I don't know why I said v1.0.1, sorry, I actually tested on v1-train.

(In reply to delphine from comment #32) 
> I don't really know why though, so if Evelyne can verify as well for a
> double check that would be great
Thanks! I checked again, it work fine.

Flags: needinfo?(ehung)

John Ford [:jhford] CET/CEST Berlin Time

Comment 34

•

12 years ago

Per comment 33, it looks like this is fixed on branch then.

status-b2g18: affected → fixed

sarsenyev

Comment 35

•

12 years ago

Issue on Leo V1.1 build.
When typing "Cześć" (Polish for "hello"), no word "Cześć" is suggested.
There is just different words are suggested, but not the simple word "Hello" on Polish. 
On Inari V1.0.1 build the word "Cześć" suggestion is appeared right after the third letter "e"

Environmental  Variables:
Leo Build ID: 20130515070208
Gecko: http://hg.mozilla.org/releases/mozilla-b2g18/rev/d06cfe7d67c2
Gaia: 0ddb515f15cbc6b74fc2742b7599d6ae74c6413f

Environmental  Variables:
Inari Build ID: 20130515070203
Gecko: http://hg.mozilla.org/releases/mozilla-b2g18_v1_0_1/rev/0b6bcb1f4175
Gaia: 9648799c2e45917ff150fa9eef8aeac79a9ac008

status-b2g18-v1.0.1: fixed → verified

Leo

Updated

•

12 years ago

Blocks: 873934

:CSchmoeckel

Comment 36

•

11 years ago

Word Suggestions Text Prediction now correctly recognizes Polish characters. 
Tested b2g/nightly/mozilla-central-unagi/latest

Kernel Date: Dec 5
Gecko: http://hg.mozilla.org/mozilla-central/rev/3c6f2394995d
Gaia: d2ad0f1a5a6be8a2d6df721ba3c2b33e037c423b

Status: RESOLVED → VERIFIED

Tony Chung [:tchung]

Comment 37

•

11 years ago

Please add a testcase for this bug to moztrap for 1.1 testsuite.  If yes, mark this in-moztrap+ when completed.  If not, mark this in-moztrap-.

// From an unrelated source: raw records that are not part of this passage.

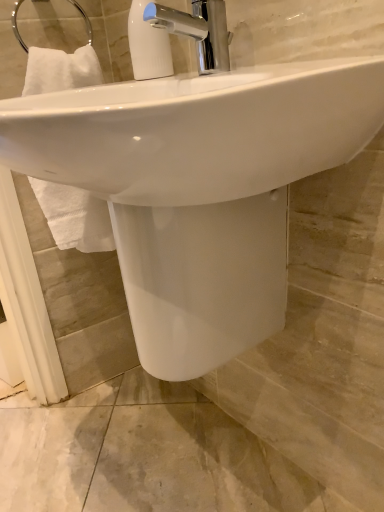
Question: Is there a large distance between white plastic soap dispenser at upper center and white glossy sink at center?

Choices:
 (A) no
 (B) yes

Answer: (A)

Question: Is the depth of white plastic soap dispenser at upper center greater than that of white glossy sink at center?

Choices:
 (A) yes
 (B) no

Answer: (A)

Question: From a real-world perspective, does white plastic soap dispenser at upper center stand above white glossy sink at center?

Choices:
 (A) no
 (B) yes

Answer: (B)

Question: Is white plastic soap dispenser at upper center closer to camera compared to white glossy sink at center?

Choices:
 (A) yes
 (B) no

Answer: (B)

Question: Can you confirm if white plastic soap dispenser at upper center is shorter than white glossy sink at center?

Choices:
 (A) yes
 (B) no

Answer: (A)

Question: Looking at the image, does chrome metallic faucet at upper center seem bigger or smaller compared to white plastic soap dispenser at upper center?

Choices:
 (A) big
 (B) small

Answer: (A)

Question: Based on their positions, is chrome metallic faucet at upper center located to the left or right of white plastic soap dispenser at upper center?

Choices:
 (A) right
 (B) left

Answer: (A)

Question: Does point (195, 8) appear closer or farther from the camera than point (167, 53)?

Choices:
 (A) closer
 (B) farther

Answer: (A)

Question: Is chrome metallic faucet at upper center spatially inside white plastic soap dispenser at upper center, or outside of it?

Choices:
 (A) outside
 (B) inside

Answer: (A)

Question: Based on their positions, is white glossy sink at center located to the left or right of chrome metallic faucet at upper center?

Choices:
 (A) left
 (B) right

Answer: (A)

Question: From the image's perspective, relative to chrome metallic faucet at upper center, is white glossy sink at center above or below?

Choices:
 (A) above
 (B) below

Answer: (B)

Question: Is point (193, 187) positioned closer to the camera than point (163, 8)?

Choices:
 (A) farther
 (B) closer

Answer: (B)

Question: Which is correct: white glossy sink at center is inside chrome metallic faucet at upper center, or outside of it?

Choices:
 (A) outside
 (B) inside

Answer: (A)

Question: In terms of size, does chrome metallic faucet at upper center appear bigger or smaller than white glossy sink at center?

Choices:
 (A) big
 (B) small

Answer: (B)

Question: From a real-world perspective, is chrome metallic faucet at upper center positioned above or below white glossy sink at center?

Choices:
 (A) below
 (B) above

Answer: (B)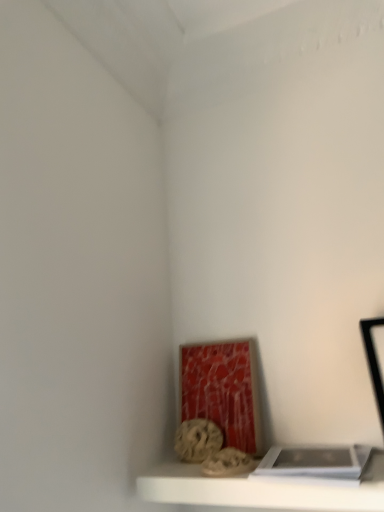
Question: Can you confirm if rustic stone sculpture at lower center is positioned to the right of white matte shelf at lower center?

Choices:
 (A) yes
 (B) no

Answer: (B)

Question: From the image's perspective, is rustic stone sculpture at lower center located beneath white matte shelf at lower center?

Choices:
 (A) no
 (B) yes

Answer: (A)

Question: Is there a large distance between rustic stone sculpture at lower center and white matte shelf at lower center?

Choices:
 (A) yes
 (B) no

Answer: (B)

Question: From a real-world perspective, is rustic stone sculpture at lower center on top of white matte shelf at lower center?

Choices:
 (A) yes
 (B) no

Answer: (A)

Question: Does rustic stone sculpture at lower center come in front of white matte shelf at lower center?

Choices:
 (A) yes
 (B) no

Answer: (B)

Question: In terms of width, does white matte book at lower right look wider or thinner when compared to white matte shelf at lower center?

Choices:
 (A) thin
 (B) wide

Answer: (A)

Question: Which is correct: white matte book at lower right is inside white matte shelf at lower center, or outside of it?

Choices:
 (A) inside
 (B) outside

Answer: (B)

Question: Does point (286, 461) appear closer or farther from the camera than point (360, 507)?

Choices:
 (A) farther
 (B) closer

Answer: (A)

Question: Visually, is white matte book at lower right positioned to the left or to the right of white matte shelf at lower center?

Choices:
 (A) right
 (B) left

Answer: (A)

Question: In terms of height, does rustic stone sculpture at lower center look taller or shorter compared to white matte shelf at lower center?

Choices:
 (A) short
 (B) tall

Answer: (B)

Question: Looking at their shapes, would you say rustic stone sculpture at lower center is wider or thinner than white matte shelf at lower center?

Choices:
 (A) wide
 (B) thin

Answer: (B)

Question: Is rustic stone sculpture at lower center to the left or to the right of white matte shelf at lower center in the image?

Choices:
 (A) left
 (B) right

Answer: (A)

Question: Do you think rustic stone sculpture at lower center is within white matte shelf at lower center, or outside of it?

Choices:
 (A) inside
 (B) outside

Answer: (B)

Question: From the image's perspective, is rustic stone sculpture at lower center above or below white matte book at lower right?

Choices:
 (A) above
 (B) below

Answer: (B)

Question: From a real-world perspective, is rustic stone sculpture at lower center above or below white matte book at lower right?

Choices:
 (A) below
 (B) above

Answer: (B)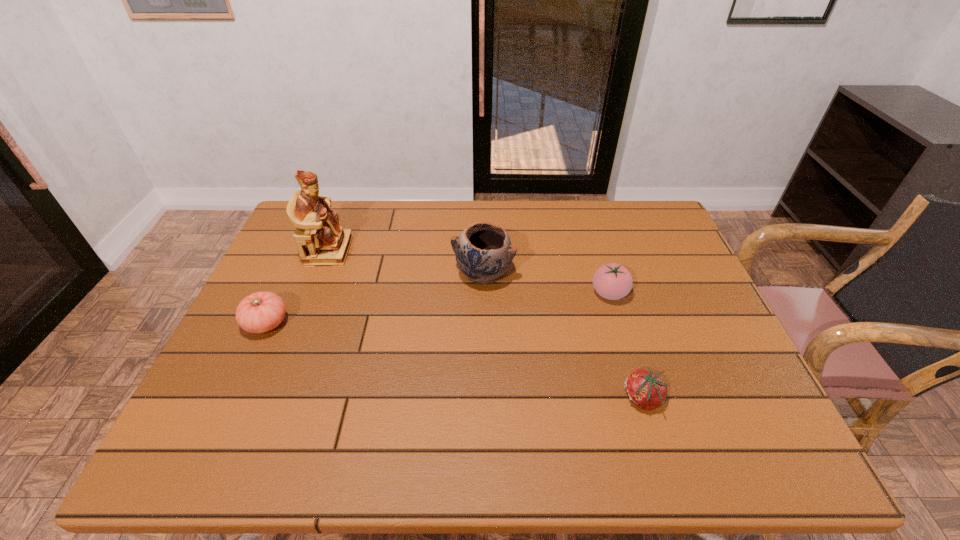
Where is `blank area in the image that satisfies the following two spatial constraints: 1. on the back side of the nearest object; 2. on the front-facing side of the figurine`? blank area in the image that satisfies the following two spatial constraints: 1. on the back side of the nearest object; 2. on the front-facing side of the figurine is located at coordinates (598, 251).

Flags: in-moztrap?(cschmoeckel)

:CSchmoeckel

Comment 38

•

11 years ago

Added Keyboard Suite Test Case #8449 - [Keyboard] Auto Correct's text prediction works correctly in the Polish Language

Flags: in-moztrap?(cschmoeckel) → in-moztrap+

David Flanagan [:djf]

Comment 39

•

11 years ago

This patch was backed out of v1-train as part of bug 873934, and was replaced by equivalent code uplifted from master.  It remains fixed on v1-train.